Against Neutrality
An Open Letter to Diversify Photo
“There is a time when the operation of the machine becomes so odious, makes you so sick at heart, that you can’t take part…and you’ve got to put your bodies upon the gears and upon the wheels, upon the levers, upon all the apparatus, and you’ve got to make it stop…”
- Mario Savio
Dear Diversify,
Like a camera, an institution is only an apparatus. Through intention and directive, both can be participants in certain kinds of work. Institutions often facilitate the pursuit of some kind of “mission” established by “statements.” Cameras produce photographs and, while those two components make up the greater part of a practice based on seeing and looking, neither does the work of seeing or looking; much like how the adoption of a “mission statement” is not that mission’s completion. These are manufactured things and, as such, can fail in the hands of those who command them.
In November, along with For Our Colleagues, in a letter titled “This Must Stop,” you both called for an end to the “killing of journalists…covering the Israeli bombardment in Gaza and Lebanon, and the escalating violence in the region.” In April, an equally passive statement was made. One doesn’t have to be a writer to identify these as passive and neutral. The word “this,” is especially vapid, its imprecision swallows everything that follows. It can only carry us to its interrogative partner, what. What must stop? Is it misery and destruction? Pain and death? Then in the words of Ghassan Kanafani “the misery and the destruction and the pain and the death of whom?”
You state that “Diversify,” is “an action – an intentional movement to break with the predominantly colonial and patriarchal eye…” But as neo-settler-colonial regimes enact atrocities unlike anything captured before, you’ve taken no tangible action. Not a single true word for Palestine, Haiti, Sudan, Congo & countless other nations (from which so much of your community hails) suffering under the scourge of colonial tyranny. What you call breaking from the “colonial and patriarchal…” has been known as many things: Marronage and the restless flight of the enslaved Africans of the diaspora, stealing themselves away from property, fighting into personhood; Intifada, and the Palestinian “shaking off” of the ongoing Israeli apartheid regime. You say “break with” but what have you broken?

● **Recorded data**
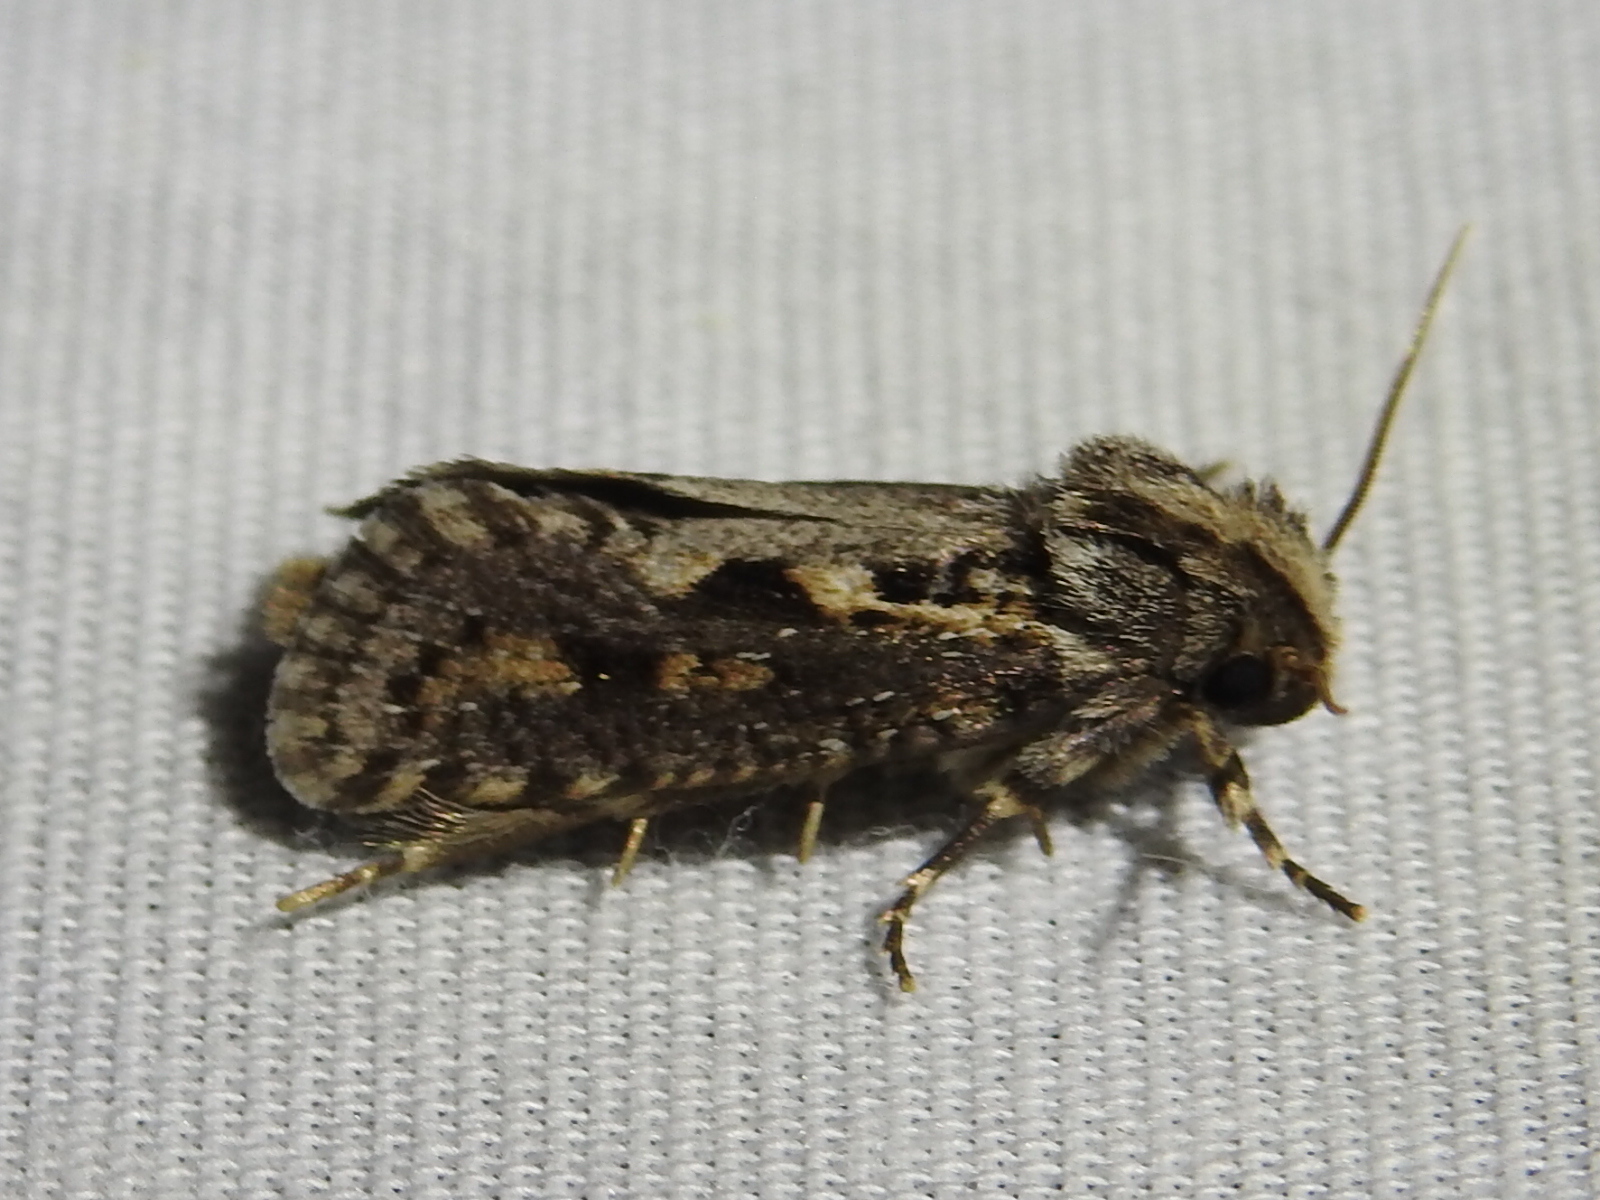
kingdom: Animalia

● **Parts of the exercise**
- A) In the open letter to Diversify Photo, which writer is quoted as asking "the misery and the destruction and the pain and the death of whom?"
- B) From the open letter to Diversify Photo, set down the passage starting at "You state that" and ending at "have you broken?".

● **Results by task**
- A) Ghassan Kanafani

- B)
You state that “Diversify,” is “an action – an intentional movement to break with the predominantly colonial and patriarchal eye…” But as neo-settler-colonial regimes enact atrocities unlike anything captured before, you’ve taken no tangible action. Not a single true word for Palestine, Haiti, Sudan, Congo & countless other nations (from which so much of your community hails) suffering under the scourge of colonial tyranny. What you call breaking from the “colonial and patriarchal…” has been known as many things: Marronage and the restless flight of the enslaved Africans of the diaspora, stealing themselves away from property, fighting into personhood; Intifada, and the Palestinian “shaking off” of the ongoing Israeli apartheid regime. You say “break with” but what have you broken?